Juri #2, (juga dikenal sebagai Juri #2), tengah, dari kiri: Leslie Bibb, Nicholas Holt, Adrian C. Moore, JK Simmons, 2024. PH: Claire Folger / © Warner Bros. / Atas izin Koleksi Everett
“Juri No. 2”© Warner Bros./Courtesy Everett Collection

“Ini sangat sulit karena dengan juri, Anda harus melayani 12 karakter dan memberikan masing-masing karakter sebuah kepribadian, dan idealnya, karakter tersebut harus menceritakan kisahnya dengan cara tertentu,” kata Abrams. Lebih lanjut, “Juror No. 2” menghadirkan dunia pengacara, saksi, dan kerabat yang pengalamannya bersinggungan dan menerangi kehidupan satu sama lain dengan cara yang menarik. Keajaiban skenario Abrams adalah bahwa ia dengan jelas mendefinisikan semua karakter ini dan memberi mereka kedalaman tanpa membuat film terasa penuh atau membingungkan—ini beresonansi dengan kejelasan dan kesederhanaan yang dangkal meskipun pertanyaan-pertanyaan yang diajukan sangat provokatif dan provokatif. rumit.

Ironisnya, penghematan ekspresi ini terkadang merupakan hasil dari adegan-adegan yang bahkan tidak dimasukkan ke dalam film — termasuk adegan yang menurut Abrams ia kerjakan lebih keras daripada adegan lainnya. “Ada adegan pesta di awal film,” katanya. “Sebelum kami pergi ke casting, Clint berkata, ‘Saya pikir akan lebih cerdas jika Anda menulis monolog aktor yang sebenarnya di sini sehingga kami dapat mencoba menangkap seorang aktor.’” Saya menulis 10 draf monolog ini hingga sempurna, dan mereka mengirimkan naskahnya kepada Nicholas Hoult, dan dia berkata, “Saya ikut, jadi kami semua senang.”
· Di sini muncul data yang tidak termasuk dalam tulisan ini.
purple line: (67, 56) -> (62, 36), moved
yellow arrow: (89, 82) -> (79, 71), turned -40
Monolog ini, di mana karakter Hoult berbicara panjang lebar tentang jatuh cinta dengan istrinya (Zoey Deutch), adalah salah satu momen paling membanggakan bagi Abrams — sehingga tidak sampai akhir. “Saya seperti, ‘Apa?!’ Namun yang menarik adalah mereka memfilmkannya, para aktor membacanya, dan sekarang mereka mengetahui kisah bagaimana karakter mereka bertemu. Mengetahui kisah ini memberikan masukan bagi pendekatan para aktor untuk bergerak maju, dan hal ini memberikan resonansi pada pertunjukan yang dapat diterima oleh penonton – bahkan jika kita tidak mengetahui detailnya, kita dapat melakukannya. merasa Apa yang menyatukan Holt dan Deutch serta hubungan mereka membuat dilema utama film ini menjadi lebih penting.
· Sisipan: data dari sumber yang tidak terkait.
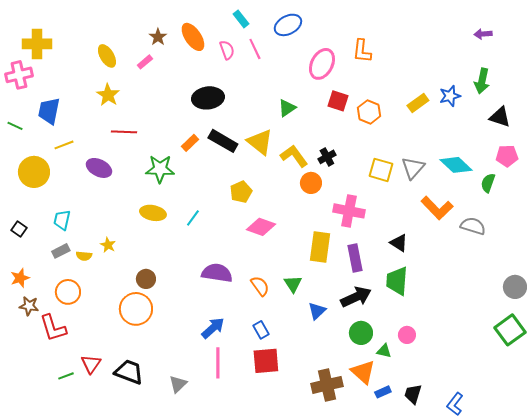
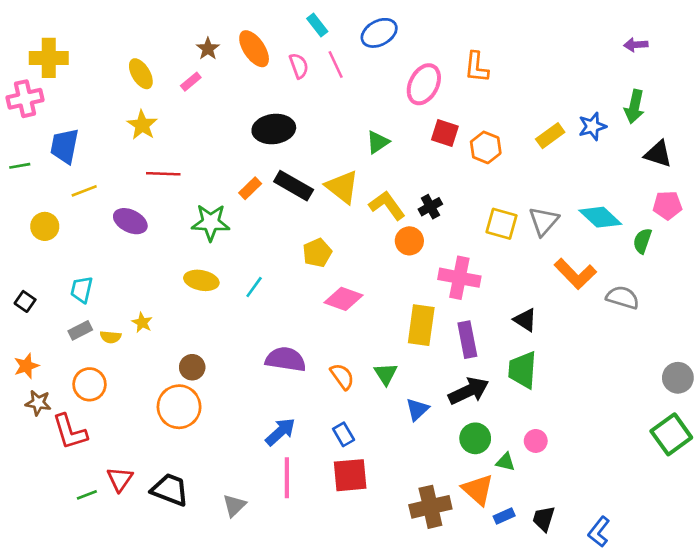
green line: (15, 126) -> (20, 166), turned -35
yellow circle: (34, 172) -> (45, 226), size x0.7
“Itu adalah latihan yang luar biasa yang dilakukan Clint kepada saya, dan sebuah pelajaran luar biasa yang terkadang harus Anda lakukan,” kata Abrams. Abrams mendapat pelajaran lain dari Eastwood selama proses berlangsung: “Percayalah pada insting Anda. Lebih sedikit lebih baik.” Dia juga belajar bahwa bekerja dengan sutradara yang kuat akan melindungi penulis dari pihak-pihak yang pengaruhnya tidak selalu demi kepentingan terbaik film tersebut, dan dia berharap dia bisa membalasnya jika “Juror No. 2” menjadi film terakhir Eastwood. .
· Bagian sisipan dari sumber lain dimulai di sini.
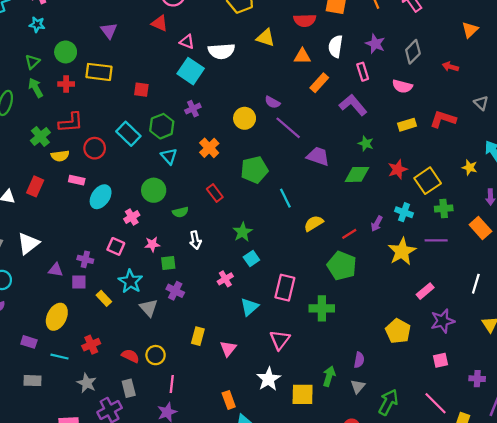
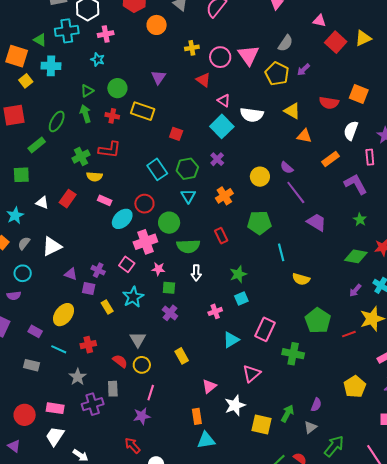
orange triangle: (302, 56) -> (304, 136), moved
purple cross: (193, 109) -> (217, 159), turned -32
red circle: (95, 148) -> (144, 204), moved
green diamond: (357, 174) -> (356, 256), moved
green semicircle: (180, 212) -> (188, 246), size x1.6
pink cross: (132, 217) -> (145, 242), size x1.6
yellow semicircle: (314, 223) -> (301, 279), turned -144
red line: (349, 234) -> (349, 334), moved
gray triangle: (149, 308) -> (138, 339), moved
yellow rectangle: (198, 336) -> (182, 356), turned -56
pink triangle: (228, 348) -> (209, 386), moved

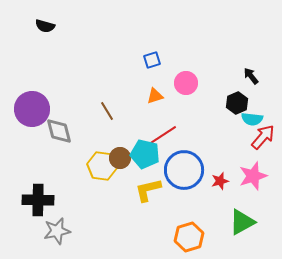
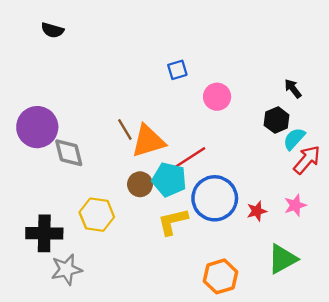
orange triangle: (155, 96) -> (148, 141), moved, size x1.8
cyan semicircle: (252, 119) -> (294, 139), turned 125
yellow hexagon: (102, 166) -> (97, 215), moved
pink star: (253, 176) -> (295, 205), size x0.7

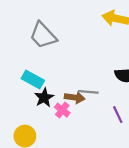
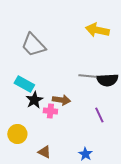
gray line: (88, 92) -> (87, 76), moved
pink cross: (62, 110) -> (50, 111), turned -32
“Saya ingin menjadi bagian dari Clint berkencan dengan seseorang yang baik,” kata Abrams. “Tanggung jawab terbesar dalam semua ini adalah menghormatinya dan menghormati warisannya.” Meskipun Abrams pertama kali memiliki ide untuk “Juror #2” sekitar 10 tahun yang lalu, dia senang film tersebut dirilis sekarang. “Saya menulisnya sebagai pujian abadi kepada 12 orang yang marah, tanpa menyadari bahwa pentingnya wacana sipil akan lebih besar dari sebelumnya pada tahun 2024,” katanya. “Mampu melihat sebuah sistem yang mungkin tidak berjalan seperti yang Anda inginkan, namun masih merupakan sistem terbaik yang kita miliki, adalah sesuatu yang saya harap dapat diambil orang-orang dari film ini.”